I hear it all the time and I thought I was doing it right, but apparently every deep breath I have ever taken in my almost 28 years of life has been a total sham! My parents failed me.
Allow me to elaborate. I’ve started doing yoga. It was only a matter of time before this happened. I had some pretty serious long term plans to pay for a gym and never go, eat like crap and drink most of my meals. Those plans were thwarted (unbeknownst to me) the moment my address changed to ‘kitsilaaaaaahno’. Don’t let that over-enunciated pronunciation fool you, I freaking love it here! I dread the day I will be forced to leave. I am terrified that one day my landlords will tell me they hate me and kick me out of the neighbourhood. (I’m almost positive they have the power to do that). Anyways, I digress… rewind, back on track. I love kits, thats why I moved here. I love the beach, I love the trees, I love that everyone is so active, even the strollers are made for seriously active activities. I bet the babies inside are doing downward dog and sipping kale infused coconut juice from their sippy cups. Not for me. There were two ‘typical kits’ things I wasn’t going to do. Buy groceries at Whole Foods and Yoga. Let me tell you how that went, Fail and Fail. After a year of living here the fresh ocean air got all up in my brain and screwed shit up! Now I’m spending $11 at Whole foods deli for a lunch sized portion of their steamed greens more than twice/week. (highly recommend it by the way. Its so delicious it doesn’t even make sense) Aaaaand not only am I paying for a yoga membership, I’m actually going! What has HAPPENED to me?

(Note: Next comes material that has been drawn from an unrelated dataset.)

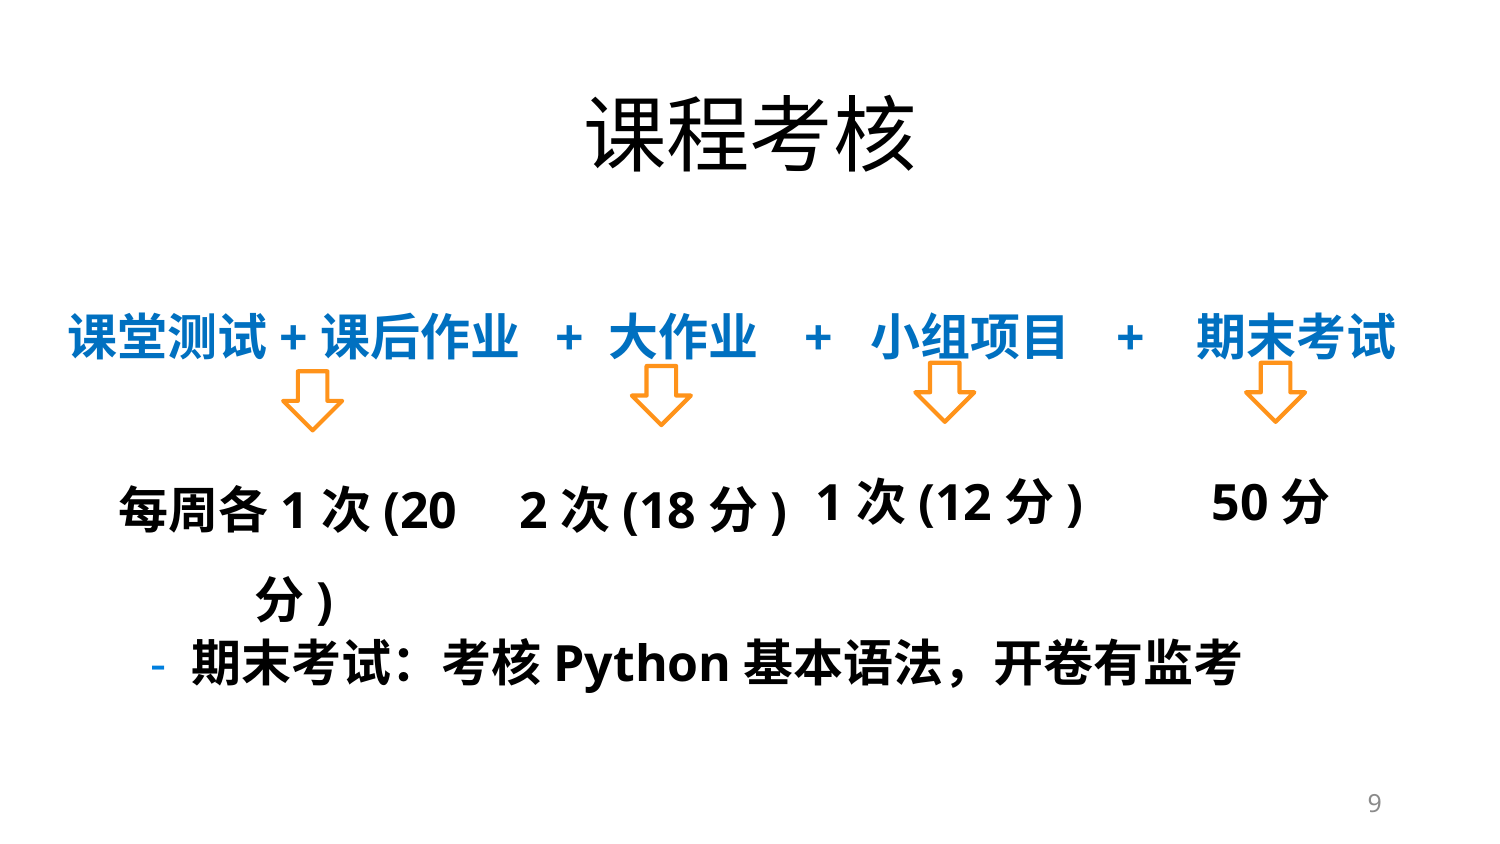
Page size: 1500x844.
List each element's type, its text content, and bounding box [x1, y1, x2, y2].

We have finally arrived at the point. Breathing. It is a huge part of actually doing yoga, which sounds like a lot of hippy dippy bullshit if you don’t know how to actually do it! Which apparently I did not. My idea of a deep breath was breathing into my stomach. It would end up looking the same way a cute little toddlers belly does, except on a 27 year old, its less ‘cute’ and more ‘I just had a giant sandwich and a large plate of pasta for lunch’. Soooo I wouldn’t breath deeply very often. I would do the normal shallow breath that we do when we aren’t thinking about it. My yoga teacher described it as the ‘fight or flight breath’. There is rarely any fighting in my life and even less flighting, so why am I breathing like that? She introduced me to this little exercise where you put your hands on the sides of your ribs with your thumbs around your back. Keep them there, now when you breathe, breathe into your thumbs. BAM! You’re transformed!! 🙂 Ok, so its not that revolutionary. I still breathe like I always have, but when I am conscious of it, I try to take in a few deep breaths throughout the day. Now when I am at the end of my yoga practice, taking my deep breaths and looking inside through my minds eye I think to myself … “What else did those jerks forget to teach me?”